Stored data:

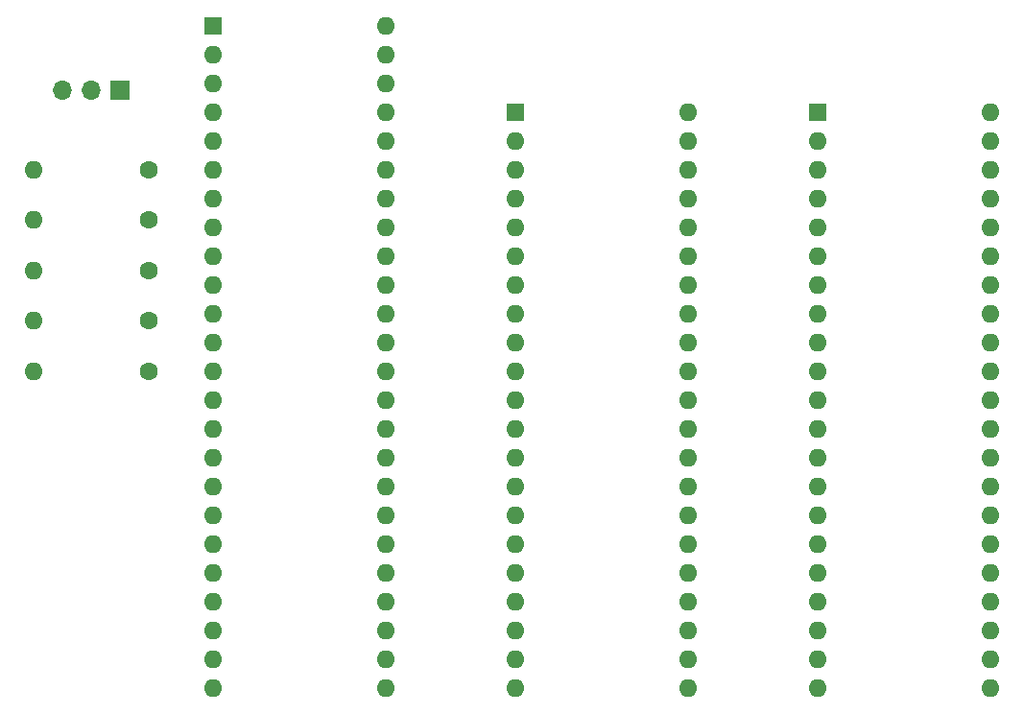
<source format=gbr>
%TF.GenerationSoftware,KiCad,Pcbnew,7.0.7*%
%TF.CreationDate,2023-12-17T10:52:51+01:00*%
%TF.ProjectId,everstar,65766572-7374-4617-922e-6b696361645f,rev?*%
%TF.SameCoordinates,Original*%
%TF.FileFunction,Soldermask,Top*%
%TF.FilePolarity,Negative*%
%FSLAX46Y46*%
G04 Gerber Fmt 4.6, Leading zero omitted, Abs format (unit mm)*
G04 Created by KiCad (PCBNEW 7.0.7) date 2023-12-17 10:52:51*
%MOMM*%
%LPD*%
G01*
G04 APERTURE LIST*
%ADD10C,1.600000*%
%ADD11O,1.600000X1.600000*%
%ADD12R,1.600000X1.600000*%
%ADD13R,1.700000X1.700000*%
%ADD14O,1.700000X1.700000*%
G04 APERTURE END LIST*
D10*
%TO.C,R2*%
X64135000Y-78105000D03*
D11*
X53975000Y-78105000D03*
%TD*%
D10*
%TO.C,R1*%
X64135000Y-73660000D03*
D11*
X53975000Y-73660000D03*
%TD*%
D10*
%TO.C,R3*%
X64135000Y-82550000D03*
D11*
X53975000Y-82550000D03*
%TD*%
D12*
%TO.C,J3*%
X96520000Y-68580000D03*
D11*
X96520000Y-71120000D03*
X96520000Y-73660000D03*
X96520000Y-76200000D03*
X96520000Y-78740000D03*
X96520000Y-81280000D03*
X96520000Y-83820000D03*
X96520000Y-86360000D03*
X96520000Y-88900000D03*
X96520000Y-91440000D03*
X96520000Y-93980000D03*
X96520000Y-96520000D03*
X96520000Y-99060000D03*
X96520000Y-101600000D03*
X96520000Y-104140000D03*
X96520000Y-106680000D03*
X96520000Y-109220000D03*
X96520000Y-111760000D03*
X96520000Y-114300000D03*
X96520000Y-116840000D03*
X96520000Y-119380000D03*
X111760000Y-119380000D03*
X111760000Y-116840000D03*
X111760000Y-114300000D03*
X111760000Y-111760000D03*
X111760000Y-109220000D03*
X111760000Y-106680000D03*
X111760000Y-104140000D03*
X111760000Y-101600000D03*
X111760000Y-99060000D03*
X111760000Y-96520000D03*
X111760000Y-93980000D03*
X111760000Y-91440000D03*
X111760000Y-88900000D03*
X111760000Y-86360000D03*
X111760000Y-83820000D03*
X111760000Y-81280000D03*
X111760000Y-78740000D03*
X111760000Y-76200000D03*
X111760000Y-73660000D03*
X111760000Y-71120000D03*
X111760000Y-68580000D03*
%TD*%
D10*
%TO.C,R5*%
X64135000Y-91440000D03*
D11*
X53975000Y-91440000D03*
%TD*%
D10*
%TO.C,R4*%
X64135000Y-86995000D03*
D11*
X53975000Y-86995000D03*
%TD*%
D12*
%TO.C,J1*%
X69850000Y-60960000D03*
D11*
X69850000Y-63500000D03*
X69850000Y-66040000D03*
X69850000Y-68580000D03*
X69850000Y-71120000D03*
X69850000Y-73660000D03*
X69850000Y-76200000D03*
X69850000Y-78740000D03*
X69850000Y-81280000D03*
X69850000Y-83820000D03*
X69850000Y-86360000D03*
X69850000Y-88900000D03*
X69850000Y-91440000D03*
X69850000Y-93980000D03*
X69850000Y-96520000D03*
X69850000Y-99060000D03*
X69850000Y-101600000D03*
X69850000Y-104140000D03*
X69850000Y-106680000D03*
X69850000Y-109220000D03*
X69850000Y-111760000D03*
X69850000Y-114300000D03*
X69850000Y-116840000D03*
X69850000Y-119380000D03*
X85090000Y-119380000D03*
X85090000Y-116840000D03*
X85090000Y-114300000D03*
X85090000Y-111760000D03*
X85090000Y-109220000D03*
X85090000Y-106680000D03*
X85090000Y-104140000D03*
X85090000Y-101600000D03*
X85090000Y-99060000D03*
X85090000Y-96520000D03*
X85090000Y-93980000D03*
X85090000Y-91440000D03*
X85090000Y-88900000D03*
X85090000Y-86360000D03*
X85090000Y-83820000D03*
X85090000Y-81280000D03*
X85090000Y-78740000D03*
X85090000Y-76200000D03*
X85090000Y-73660000D03*
X85090000Y-71120000D03*
X85090000Y-68580000D03*
X85090000Y-66040000D03*
X85090000Y-63500000D03*
X85090000Y-60960000D03*
%TD*%
D13*
%TO.C,J4*%
X61595000Y-66675000D03*
D14*
X59055000Y-66675000D03*
X56515000Y-66675000D03*
%TD*%
D12*
%TO.C,J2*%
X123190000Y-68580000D03*
D11*
X123190000Y-71120000D03*
X123190000Y-73660000D03*
X123190000Y-76200000D03*
X123190000Y-78740000D03*
X123190000Y-81280000D03*
X123190000Y-83820000D03*
X123190000Y-86360000D03*
X123190000Y-88900000D03*
X123190000Y-91440000D03*
X123190000Y-93980000D03*
X123190000Y-96520000D03*
X123190000Y-99060000D03*
X123190000Y-101600000D03*
X123190000Y-104140000D03*
X123190000Y-106680000D03*
X123190000Y-109220000D03*
X123190000Y-111760000D03*
X123190000Y-114300000D03*
X123190000Y-116840000D03*
X123190000Y-119380000D03*
X138430000Y-119380000D03*
X138430000Y-116840000D03*
X138430000Y-114300000D03*
X138430000Y-111760000D03*
X138430000Y-109220000D03*
X138430000Y-106680000D03*
X138430000Y-104140000D03*
X138430000Y-101600000D03*
X138430000Y-99060000D03*
X138430000Y-96520000D03*
X138430000Y-93980000D03*
X138430000Y-91440000D03*
X138430000Y-88900000D03*
X138430000Y-86360000D03*
X138430000Y-83820000D03*
X138430000Y-81280000D03*
X138430000Y-78740000D03*
X138430000Y-76200000D03*
X138430000Y-73660000D03*
X138430000Y-71120000D03*
X138430000Y-68580000D03*
%TD*%
M02*

</source>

GOAL OF THE EXERCISE:
For every line above that includes the string "APERTURE", copy the line.

REPLY TO THE TASK:
G04 APERTURE LIST*
G04 APERTURE END LIST*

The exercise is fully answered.